Métier : Réalisateur, Scénariste
Ville : Heverlee
Province : Brabant flamand
Pays : Belgique
Email : Cliquez ici
Silence, on tourne
Mes racines filmiques sont rangées dans une armoire de bois verni d'un mètre cube. J'appartiens à la première véritable "génération télé". Un incroyable mélange d'images déferlait devant moi lors des samedis pluvieux. New York en noir et blanc. James Stewart qui saute dans un taxi, brave les tempêtes avec son avion de poste et sauve la vie à de vieux épiciers. Laurel et Hardy, Buster Keaton, Tante Terry et Oncle Bob, planqués en toute sécurité derrière le petit écran. Une antenne déglinguée et deux postes émetteurs. Bruxelles Flamand et Bruxelles Français. Par temps d'orage, mon frère grimpait sur le toit pour diriger l'antenne. Le mercredi après-midi, des heures d'attente devant la mire. Des choeurs d'enfants hongrois nous harcelaient avec des chants déprimants tandis que nous attendions un laid dessin animé d'Allemagne de l'Est. Le capitaine Zeppos, Lassie et Flipper étaient mes héros.
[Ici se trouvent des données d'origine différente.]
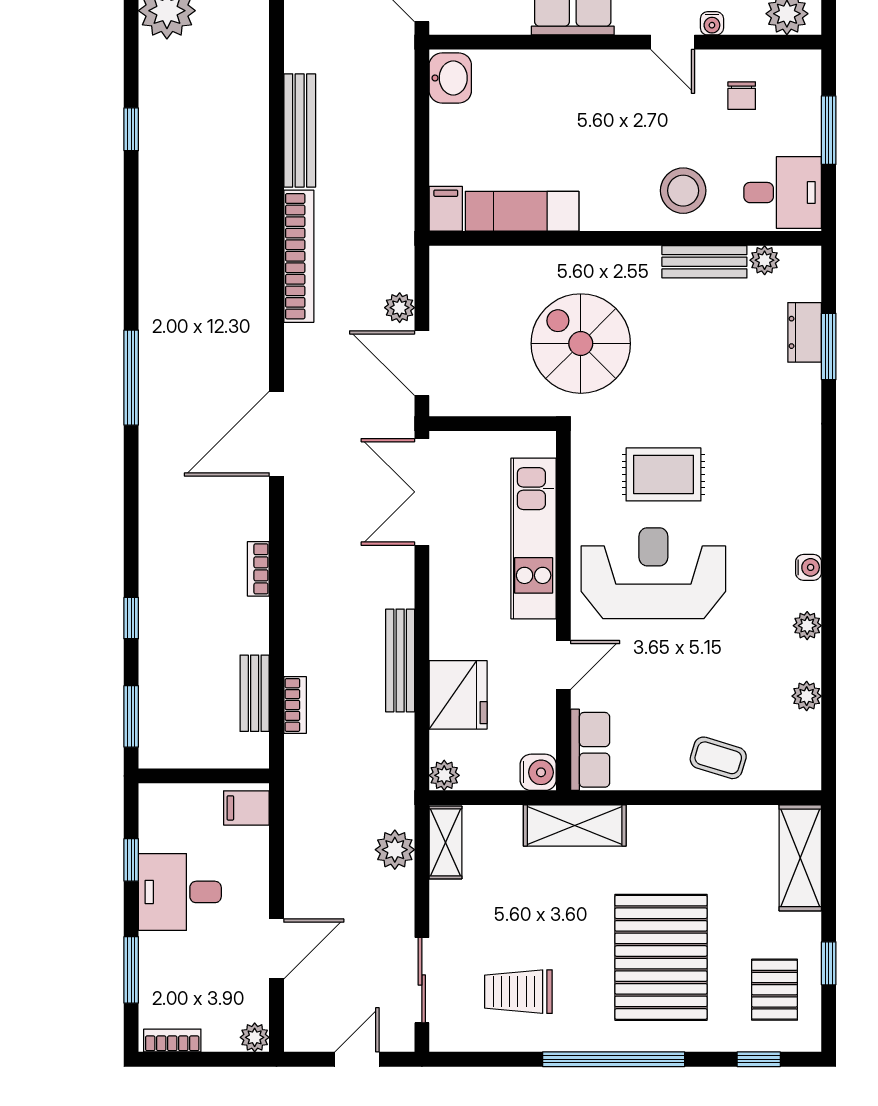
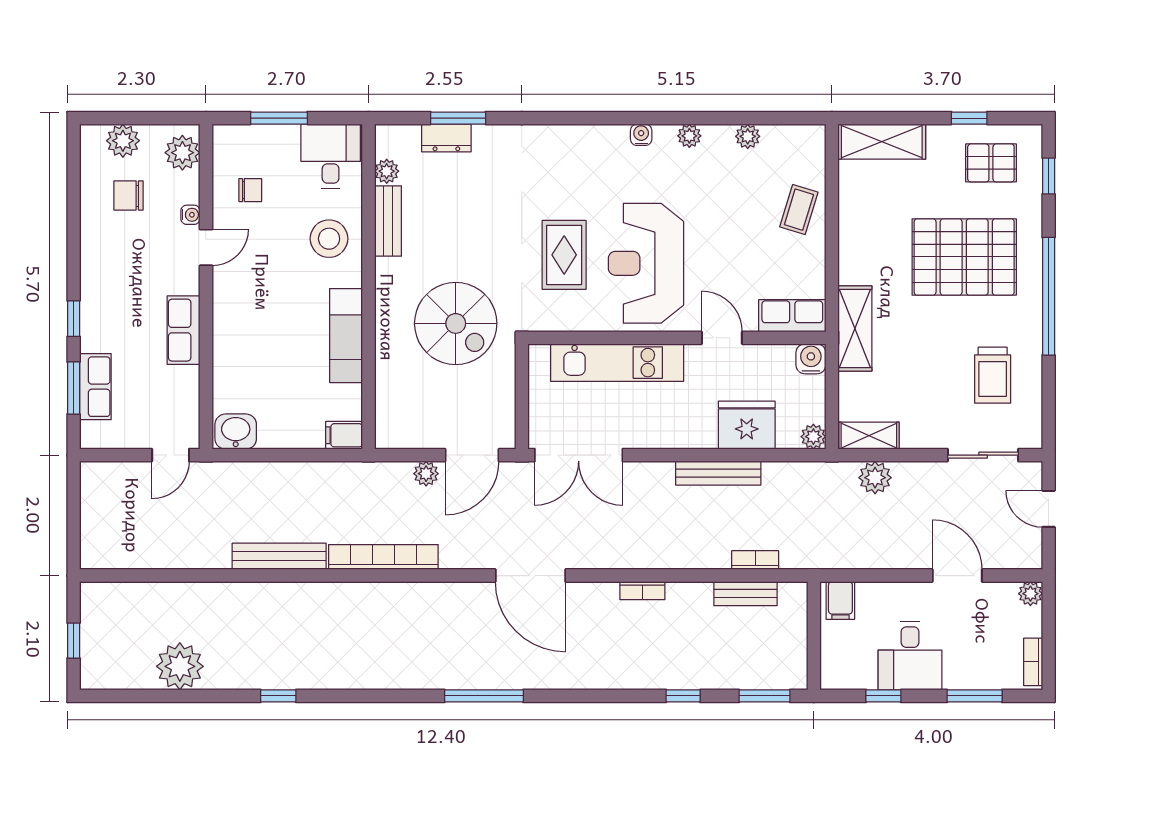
exam couch: (522, 211) -> (346, 336), moved
spiral stairs: (581, 344) -> (456, 323), turned -90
Maintenant, vingt-cinq ans plus tard, ils le sont toujours. Je flotte à présent moi-même dans cet amalgame de façon un peu moins abstraite qu'avant; mais la magie est restée et elle s'est même renforcée. Que je fasse des films est un pur hasard. Je ne comprends pas comment c'est arrivé et je ne veux pas le comprendre. Je me dis souvent que socialement parlant le cinéma a à peine quelque utilité et que je pourrais très bien vivre sans. Tout comme le fumeur invétéré qui dit qu'il peut arrêter de fumer à tout moment, ou l'alcoolique qui, les mains tremblantes, prétend qu'il peut très bien se passer de boire. Je me surprends souvent à vouloir crier "silence, on tourne !" quand je suis dans un café bruyant ou encore "action !" à la caisse d'un supermarché bondé. Je les comprends bien, les fous et les idiots qui règlent la circulation aux carrefours des grandes villes. Nous, les cinéastes, faisons exactement la même chose. On les enferme dans des établissements et nous dans un mètre cube de bois verni ou sur cent mètres carrés de drap blanc. Cent ans de cinéma. Cent ans, cent mille idiots en train de se battre contre la mer, de crier contre le vent. Notre sang coule à vingt-quatre images par seconde, irréversible, pour l'éternité.